Fig. 7.

GPx7 protects endothelium against Hcy-induced ER oxidative stress. (A) Lysates prepared from the thoracic aortas of normal (Ctrl) or HHcy mice were subjected to immunoblotting and statistical analysis for NRF2 and GPx7 expression. Representative blots were shown. Data were represented as mean ± SEM from eight biological replicates, *p < 0.05 via two-tailed Student's t-test. (B) Immunofluorescence analysis of GPx7 (red, Ex = 568 nm) from the thoracic aortas of Ctrl and HHcy mice with rabbit IgG as a negative control. The aortic intima is indicated by white dashed line. BF, bright field. Scale bars, 50 µm. (C) HUVECs transduced with lentivirus expressing GFP or HA-tagged GPx7 (HA-GPx7) for more than 72 h were treated without or with 200 μM Hcy for 4 h and subjected to immunoblotting. The expression of BiP and p-eIF2α/eIF2α was analyzed. Representative blots were shown. (D) HUVECs lentivirus expressing GFP or HA-tagged GPx7 (HA-GPx7) for more than 72 h were treated without or with different concentration of Hcy for 1 h, and H₂O₂ levels were measured as in Fig. 2C. (E) HUVECs transduced with lentiviral luciferase (Luc) or HA-GPx7 were treated without or with 200 μM Hcy for 4 h. Cells were analyzed by immunofluorescence as in Fig. 5C. Scale bars, 20 µm. The relative fluorescence intensities from dimedone signals were quantified. (C–E) Data were represented as mean ± SEM from three independent experiments, **p < 0.01 via two-way ANOVA, Tukey's multiple comparisons test. (F) Ex vivo aortic ring assays.
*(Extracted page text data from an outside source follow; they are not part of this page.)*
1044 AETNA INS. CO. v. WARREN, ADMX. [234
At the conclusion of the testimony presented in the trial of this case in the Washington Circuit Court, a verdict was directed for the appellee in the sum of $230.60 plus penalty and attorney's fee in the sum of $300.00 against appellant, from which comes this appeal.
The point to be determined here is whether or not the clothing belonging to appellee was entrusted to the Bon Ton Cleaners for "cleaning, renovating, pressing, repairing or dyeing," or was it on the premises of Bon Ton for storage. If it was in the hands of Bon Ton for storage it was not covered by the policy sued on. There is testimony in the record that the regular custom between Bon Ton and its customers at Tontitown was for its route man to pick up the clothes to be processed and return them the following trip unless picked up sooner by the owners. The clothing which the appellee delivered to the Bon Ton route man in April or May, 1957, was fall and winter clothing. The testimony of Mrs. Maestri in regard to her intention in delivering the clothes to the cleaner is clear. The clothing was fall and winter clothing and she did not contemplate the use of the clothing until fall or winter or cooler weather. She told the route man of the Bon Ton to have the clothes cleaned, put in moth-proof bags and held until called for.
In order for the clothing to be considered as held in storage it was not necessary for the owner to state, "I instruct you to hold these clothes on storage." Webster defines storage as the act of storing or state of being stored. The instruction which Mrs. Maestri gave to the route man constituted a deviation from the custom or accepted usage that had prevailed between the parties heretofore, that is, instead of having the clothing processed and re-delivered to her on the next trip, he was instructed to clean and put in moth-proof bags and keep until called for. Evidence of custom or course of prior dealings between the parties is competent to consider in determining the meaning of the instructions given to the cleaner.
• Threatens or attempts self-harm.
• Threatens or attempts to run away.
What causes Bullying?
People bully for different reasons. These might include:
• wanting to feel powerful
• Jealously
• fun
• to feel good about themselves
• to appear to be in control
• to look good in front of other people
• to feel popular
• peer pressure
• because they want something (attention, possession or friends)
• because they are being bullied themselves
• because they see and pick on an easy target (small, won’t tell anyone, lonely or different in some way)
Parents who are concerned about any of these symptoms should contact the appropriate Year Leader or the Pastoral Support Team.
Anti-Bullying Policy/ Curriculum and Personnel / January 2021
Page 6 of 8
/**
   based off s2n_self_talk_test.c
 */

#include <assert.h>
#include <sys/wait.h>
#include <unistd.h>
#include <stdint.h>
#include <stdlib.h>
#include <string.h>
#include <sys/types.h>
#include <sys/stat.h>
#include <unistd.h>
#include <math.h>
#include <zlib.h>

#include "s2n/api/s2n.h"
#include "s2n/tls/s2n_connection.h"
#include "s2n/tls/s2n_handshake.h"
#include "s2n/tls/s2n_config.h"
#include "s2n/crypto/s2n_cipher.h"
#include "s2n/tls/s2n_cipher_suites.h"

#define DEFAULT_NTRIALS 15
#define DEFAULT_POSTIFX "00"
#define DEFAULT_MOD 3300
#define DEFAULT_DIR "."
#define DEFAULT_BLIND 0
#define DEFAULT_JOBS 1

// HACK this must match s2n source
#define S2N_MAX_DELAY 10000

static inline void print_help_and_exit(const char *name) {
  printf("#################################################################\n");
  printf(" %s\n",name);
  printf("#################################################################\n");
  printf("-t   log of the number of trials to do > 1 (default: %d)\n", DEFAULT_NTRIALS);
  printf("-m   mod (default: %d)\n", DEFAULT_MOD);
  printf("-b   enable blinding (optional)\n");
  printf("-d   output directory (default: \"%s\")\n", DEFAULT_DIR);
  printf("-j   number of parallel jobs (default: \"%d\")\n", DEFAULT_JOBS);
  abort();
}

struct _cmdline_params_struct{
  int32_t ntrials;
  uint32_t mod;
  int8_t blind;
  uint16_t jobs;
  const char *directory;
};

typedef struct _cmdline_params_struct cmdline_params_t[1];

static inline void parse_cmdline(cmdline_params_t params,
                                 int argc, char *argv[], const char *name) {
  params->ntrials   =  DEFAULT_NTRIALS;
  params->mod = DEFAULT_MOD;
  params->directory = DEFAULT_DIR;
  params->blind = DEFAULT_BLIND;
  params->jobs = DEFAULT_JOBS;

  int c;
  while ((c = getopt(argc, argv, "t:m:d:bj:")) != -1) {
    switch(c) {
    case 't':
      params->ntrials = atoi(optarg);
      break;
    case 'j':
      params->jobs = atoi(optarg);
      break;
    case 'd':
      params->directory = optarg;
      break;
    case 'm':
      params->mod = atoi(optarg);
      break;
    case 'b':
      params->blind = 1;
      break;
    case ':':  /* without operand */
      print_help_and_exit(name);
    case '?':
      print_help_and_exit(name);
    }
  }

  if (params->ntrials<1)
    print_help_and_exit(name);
Mouse thoracic aortas were transduced with adenovirus vector expressing GFP or HA-GPx7 for 48 h, followed by treatment without or with 200 μM Hcy for 4 h and immunoblotting analysis. Representative blots were shown. The statistical analysis of ICAM-1 and BiP was shown in Fig. S11A, B. (G) In vivo external carotid artery injection assays with adenovirus vector expressing GFP or HA-GPx7 were carried out as in Fig. 5E. Representative blots were shown. The statistical analysis of BiP was shown in Fig. S11C.